Compared to the first half of last year, H1 2023 recorded a 43% plunge, with only 126 seed agreements making it over the line. Q2 2023 only had 52 startups securing funding, representing a 29.7% drop sequentially and a 45% fall year-on-year (YOY). The median value of financing in H1 was USD 2.2 million, down from USD 3 million at the same time last year.

These numbers are cause for concern as venture capital is vital to the survival of budding companies, paying for talent recruitment, initial business operations, product development, and expenses. When the median value reduces, it is a sign of a liquidity crunch—when there is inadequate cash in supply despite a high demand.

Factors contributing to the reduced funding

According to the eConomy SEA report 2022 by Google, Temasek, and Bain & Company, countries in the Association of Southeast Asian Nations (ASEAN) were going to encounter global headwinds as they emerged from the COVID-19 pandemic. Predictions saw rising interest rates and high inflationary pressures limiting consumer demand, digital adoption slowed, and spending was trending downward.

Last year, we shared that VC funding would reduce in 2023 due to several factors. For one, geopolitical tensions between the US, China, and ASEAN meant supply chain disruptions in the region. The threat of potential wars created market uncertainty, which puts off financial backers because they only seek to fund startups in politically stable areas.

Secondly, China’s extended lockdowns brought hope that once the country reopened, global trade would kickstart again. However, China’s reopening has not gone well, with the nation experiencing economic issues. These downward pressures in the largest market in Asia Pacific (APAC) are hurting their ability to financially back startups in ASEAN.

Another factor that professional services firm KPMG predicted in a report was that early-stage investments would take a hit in 2023 as investors tried to reduce their portfolio risks. They would, therefore, be seeking to redirect funds to other sectors.

Environmental challenges are leading to a shift to healthier, sustainable solutions, bringing a fourth factor to the table. These changes take time, cost money, and create new problems when weaning people off of costly fossil fuel energy. Thus, capital is being directed toward greentech startups as they will play a significant role in future environmental protection and the green economy. 

How to navigate the funding crisis

Seed-stage startups must figure out how to survive during this funding winter. Here are some steps they should consider:

Streamline the business

The first step is to streamline their businesses and cut costs. For example, they should stop paying for subscriptions that do not add value to their business. They should also check for overstaffing by reviewing their recruitment drives.

Find alternative funding sources 

Aside from venture capital firms, other alternative sources of money are angel backers, wealthy families, government grants and subsidies, and investment funds.

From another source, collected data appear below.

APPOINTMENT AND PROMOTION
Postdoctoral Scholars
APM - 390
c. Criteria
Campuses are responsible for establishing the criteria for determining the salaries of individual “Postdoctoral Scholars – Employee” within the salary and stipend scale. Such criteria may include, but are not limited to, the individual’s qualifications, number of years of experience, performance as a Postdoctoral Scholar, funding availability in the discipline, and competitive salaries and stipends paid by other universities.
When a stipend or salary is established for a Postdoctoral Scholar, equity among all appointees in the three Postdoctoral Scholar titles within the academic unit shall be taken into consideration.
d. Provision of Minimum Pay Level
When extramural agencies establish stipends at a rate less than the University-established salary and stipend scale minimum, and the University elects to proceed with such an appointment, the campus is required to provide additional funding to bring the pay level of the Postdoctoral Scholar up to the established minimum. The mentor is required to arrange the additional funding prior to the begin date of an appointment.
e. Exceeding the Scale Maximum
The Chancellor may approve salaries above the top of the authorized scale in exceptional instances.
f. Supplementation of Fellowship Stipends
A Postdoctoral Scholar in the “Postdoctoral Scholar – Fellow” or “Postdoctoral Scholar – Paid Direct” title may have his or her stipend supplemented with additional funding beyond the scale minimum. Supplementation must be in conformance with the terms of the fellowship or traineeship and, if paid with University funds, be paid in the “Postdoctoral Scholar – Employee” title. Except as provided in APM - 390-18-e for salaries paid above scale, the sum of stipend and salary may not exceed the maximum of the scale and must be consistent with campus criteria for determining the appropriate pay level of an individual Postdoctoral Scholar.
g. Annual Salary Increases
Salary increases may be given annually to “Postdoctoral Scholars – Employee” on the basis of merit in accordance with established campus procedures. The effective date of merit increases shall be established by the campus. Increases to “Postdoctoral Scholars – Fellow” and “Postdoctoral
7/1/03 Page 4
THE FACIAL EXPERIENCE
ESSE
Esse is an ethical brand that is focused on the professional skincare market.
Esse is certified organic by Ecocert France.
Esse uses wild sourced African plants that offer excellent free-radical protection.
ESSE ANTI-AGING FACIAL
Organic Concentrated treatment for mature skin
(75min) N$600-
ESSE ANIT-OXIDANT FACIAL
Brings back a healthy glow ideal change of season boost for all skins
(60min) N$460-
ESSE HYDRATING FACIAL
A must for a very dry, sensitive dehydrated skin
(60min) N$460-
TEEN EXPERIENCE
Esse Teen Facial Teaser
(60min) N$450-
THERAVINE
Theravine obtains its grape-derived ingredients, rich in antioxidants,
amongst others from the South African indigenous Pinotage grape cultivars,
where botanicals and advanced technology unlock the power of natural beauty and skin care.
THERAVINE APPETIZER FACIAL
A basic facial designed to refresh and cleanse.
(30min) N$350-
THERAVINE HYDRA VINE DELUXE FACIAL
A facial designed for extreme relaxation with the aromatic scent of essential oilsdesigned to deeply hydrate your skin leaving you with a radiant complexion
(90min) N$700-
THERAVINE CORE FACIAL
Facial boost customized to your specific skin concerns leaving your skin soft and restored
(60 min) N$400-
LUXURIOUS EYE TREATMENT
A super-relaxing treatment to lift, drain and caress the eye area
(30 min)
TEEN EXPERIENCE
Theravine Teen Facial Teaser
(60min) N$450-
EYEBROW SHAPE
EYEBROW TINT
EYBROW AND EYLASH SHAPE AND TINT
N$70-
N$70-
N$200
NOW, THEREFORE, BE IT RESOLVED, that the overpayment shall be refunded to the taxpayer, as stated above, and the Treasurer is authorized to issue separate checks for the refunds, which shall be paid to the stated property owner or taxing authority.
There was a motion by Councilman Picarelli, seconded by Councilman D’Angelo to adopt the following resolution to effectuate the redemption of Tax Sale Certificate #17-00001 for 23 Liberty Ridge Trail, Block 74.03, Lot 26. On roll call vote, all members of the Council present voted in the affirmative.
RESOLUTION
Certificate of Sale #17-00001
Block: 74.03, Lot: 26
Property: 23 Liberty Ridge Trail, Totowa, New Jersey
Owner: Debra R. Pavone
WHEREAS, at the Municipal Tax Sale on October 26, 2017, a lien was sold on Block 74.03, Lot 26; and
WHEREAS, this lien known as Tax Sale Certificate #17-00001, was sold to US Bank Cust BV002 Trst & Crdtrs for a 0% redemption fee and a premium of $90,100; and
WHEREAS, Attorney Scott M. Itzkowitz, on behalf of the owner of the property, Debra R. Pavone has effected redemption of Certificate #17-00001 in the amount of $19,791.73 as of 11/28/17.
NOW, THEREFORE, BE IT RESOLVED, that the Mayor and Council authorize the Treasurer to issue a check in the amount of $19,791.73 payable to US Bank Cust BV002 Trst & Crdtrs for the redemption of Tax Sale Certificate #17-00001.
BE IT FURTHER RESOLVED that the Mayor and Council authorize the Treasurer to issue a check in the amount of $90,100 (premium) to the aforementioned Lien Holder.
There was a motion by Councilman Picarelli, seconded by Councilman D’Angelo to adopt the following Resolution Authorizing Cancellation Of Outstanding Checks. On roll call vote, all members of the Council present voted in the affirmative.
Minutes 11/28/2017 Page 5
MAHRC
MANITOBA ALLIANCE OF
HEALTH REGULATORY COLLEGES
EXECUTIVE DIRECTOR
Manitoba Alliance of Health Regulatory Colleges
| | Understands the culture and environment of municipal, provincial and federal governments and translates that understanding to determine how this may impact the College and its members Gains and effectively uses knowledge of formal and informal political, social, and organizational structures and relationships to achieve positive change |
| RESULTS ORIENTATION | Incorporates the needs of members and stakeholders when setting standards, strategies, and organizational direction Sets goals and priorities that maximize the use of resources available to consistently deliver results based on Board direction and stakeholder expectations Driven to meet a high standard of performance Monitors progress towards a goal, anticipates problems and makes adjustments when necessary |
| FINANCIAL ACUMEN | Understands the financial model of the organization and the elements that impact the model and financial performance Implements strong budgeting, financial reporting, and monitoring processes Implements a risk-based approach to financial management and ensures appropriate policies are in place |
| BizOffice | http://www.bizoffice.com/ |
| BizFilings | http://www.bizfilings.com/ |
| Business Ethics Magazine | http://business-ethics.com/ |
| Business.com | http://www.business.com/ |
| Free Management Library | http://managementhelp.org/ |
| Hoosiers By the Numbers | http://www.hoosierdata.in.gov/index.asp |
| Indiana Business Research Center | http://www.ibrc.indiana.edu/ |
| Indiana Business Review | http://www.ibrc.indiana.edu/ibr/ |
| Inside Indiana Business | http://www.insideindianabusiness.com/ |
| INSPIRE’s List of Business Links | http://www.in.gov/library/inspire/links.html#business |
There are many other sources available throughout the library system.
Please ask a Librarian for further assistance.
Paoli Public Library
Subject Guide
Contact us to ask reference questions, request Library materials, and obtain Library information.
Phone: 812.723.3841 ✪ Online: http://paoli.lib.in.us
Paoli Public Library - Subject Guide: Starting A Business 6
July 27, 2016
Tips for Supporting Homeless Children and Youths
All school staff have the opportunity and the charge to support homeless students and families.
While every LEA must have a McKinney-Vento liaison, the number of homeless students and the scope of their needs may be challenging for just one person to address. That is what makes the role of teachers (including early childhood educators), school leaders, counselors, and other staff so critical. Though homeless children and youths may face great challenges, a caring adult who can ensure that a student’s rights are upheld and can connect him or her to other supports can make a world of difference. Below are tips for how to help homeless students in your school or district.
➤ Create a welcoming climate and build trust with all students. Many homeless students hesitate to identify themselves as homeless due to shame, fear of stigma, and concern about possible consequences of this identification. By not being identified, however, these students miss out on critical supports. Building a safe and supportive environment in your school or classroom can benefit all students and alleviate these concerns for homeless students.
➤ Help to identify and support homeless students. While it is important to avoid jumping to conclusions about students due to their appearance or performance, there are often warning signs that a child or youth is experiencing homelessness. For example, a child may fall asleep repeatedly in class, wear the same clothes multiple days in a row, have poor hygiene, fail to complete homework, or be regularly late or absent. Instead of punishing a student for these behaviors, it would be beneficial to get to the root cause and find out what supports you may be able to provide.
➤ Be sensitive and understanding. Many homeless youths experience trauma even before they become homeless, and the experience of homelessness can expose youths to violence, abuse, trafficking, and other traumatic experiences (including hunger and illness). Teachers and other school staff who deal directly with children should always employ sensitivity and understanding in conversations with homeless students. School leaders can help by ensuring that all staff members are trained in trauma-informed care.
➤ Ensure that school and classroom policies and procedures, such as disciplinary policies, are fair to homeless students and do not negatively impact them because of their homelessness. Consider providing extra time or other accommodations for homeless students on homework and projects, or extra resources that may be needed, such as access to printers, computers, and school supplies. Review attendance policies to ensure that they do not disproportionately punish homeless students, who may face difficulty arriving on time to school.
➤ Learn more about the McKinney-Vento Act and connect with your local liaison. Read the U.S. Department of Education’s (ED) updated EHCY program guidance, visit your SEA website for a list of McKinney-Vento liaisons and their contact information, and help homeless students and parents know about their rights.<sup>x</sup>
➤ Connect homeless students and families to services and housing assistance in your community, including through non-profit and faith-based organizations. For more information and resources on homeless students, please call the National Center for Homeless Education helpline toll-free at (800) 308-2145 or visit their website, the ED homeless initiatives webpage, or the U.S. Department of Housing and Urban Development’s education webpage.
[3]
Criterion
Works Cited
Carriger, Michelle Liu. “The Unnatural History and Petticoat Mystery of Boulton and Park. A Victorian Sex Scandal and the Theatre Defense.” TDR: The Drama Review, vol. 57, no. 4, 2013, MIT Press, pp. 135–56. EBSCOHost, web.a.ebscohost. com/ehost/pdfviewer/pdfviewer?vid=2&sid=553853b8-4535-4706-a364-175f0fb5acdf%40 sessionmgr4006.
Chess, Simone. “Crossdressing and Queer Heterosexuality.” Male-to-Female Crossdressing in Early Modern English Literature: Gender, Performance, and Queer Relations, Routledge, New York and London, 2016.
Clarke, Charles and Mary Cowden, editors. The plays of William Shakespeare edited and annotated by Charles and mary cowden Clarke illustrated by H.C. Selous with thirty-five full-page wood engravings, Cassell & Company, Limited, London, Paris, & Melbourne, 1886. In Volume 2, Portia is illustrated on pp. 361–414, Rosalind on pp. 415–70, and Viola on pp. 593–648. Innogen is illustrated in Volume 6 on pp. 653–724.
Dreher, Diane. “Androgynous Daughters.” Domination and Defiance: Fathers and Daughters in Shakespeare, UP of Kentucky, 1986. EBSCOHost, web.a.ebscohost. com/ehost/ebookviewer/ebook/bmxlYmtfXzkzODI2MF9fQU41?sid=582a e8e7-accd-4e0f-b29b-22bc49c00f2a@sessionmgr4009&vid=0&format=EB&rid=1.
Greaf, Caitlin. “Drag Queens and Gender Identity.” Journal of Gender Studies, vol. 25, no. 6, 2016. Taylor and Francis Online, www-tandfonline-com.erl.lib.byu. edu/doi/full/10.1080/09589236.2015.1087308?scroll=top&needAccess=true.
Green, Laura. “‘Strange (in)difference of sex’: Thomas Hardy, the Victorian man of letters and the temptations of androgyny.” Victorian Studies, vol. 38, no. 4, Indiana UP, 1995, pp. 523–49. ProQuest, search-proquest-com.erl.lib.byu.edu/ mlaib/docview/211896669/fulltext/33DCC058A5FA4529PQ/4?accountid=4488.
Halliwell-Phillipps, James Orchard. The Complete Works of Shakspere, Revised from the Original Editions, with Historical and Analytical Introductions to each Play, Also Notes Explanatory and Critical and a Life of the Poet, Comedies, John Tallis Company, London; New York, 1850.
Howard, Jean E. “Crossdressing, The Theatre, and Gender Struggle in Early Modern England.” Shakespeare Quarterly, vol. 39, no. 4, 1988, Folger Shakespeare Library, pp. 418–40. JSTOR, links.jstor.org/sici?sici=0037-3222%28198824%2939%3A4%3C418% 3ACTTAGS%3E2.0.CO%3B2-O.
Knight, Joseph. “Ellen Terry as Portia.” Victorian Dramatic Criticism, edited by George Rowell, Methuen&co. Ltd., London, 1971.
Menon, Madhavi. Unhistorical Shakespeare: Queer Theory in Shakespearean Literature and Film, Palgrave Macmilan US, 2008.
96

There are also novel ways of getting money; for example, blockchain-powered games enable players to earn while they play.

Negotiate with VC firms

It is vital to learn how to negotiate as it can help eke out more funds from investors. Some tips to remember are:

  • determine what the goals are, 
  • Persevere when they keep getting “No”, 
  • articulate financing options
  • trust their instincts and decide whether the deal is good, 
  • offer investment funders an exit strategy

Look out for growth opportunities

Money goes where there are opportunities to earn more than usual. That means investors will be more open to sending their funds somewhere they know they will get a return.

Bain & Company reported that there were opportunities in the energy transition space. Carbon reduction goals need energy, agriculture, and waste management funding. The eConomy SEA Report 2022 showed that digital players can engage in recycling activities to combat the predicted 20MT of emissions by 2030.

Another sector with growth potential is digital payments. It will grow to 92% of all online economy payments by 2026, and 426 million people will use mobile wallets and payment models like Buy Now Pay Later (BNPL). BNPL will inspire more transactions, buff up the sector, and attract more financiers.

Examining the reports, the VC trends in ASEAN show that private equity owners are confident about the resilient macroeconomic conditions in the region. While the trade war between China and the United States affects everyone in the Asia Pacific, it also creates an opportunity for Southeast Asia to benefit from companies fleeing tariffs. Thus, funding may have temporarily dried up for startups but will return eventually.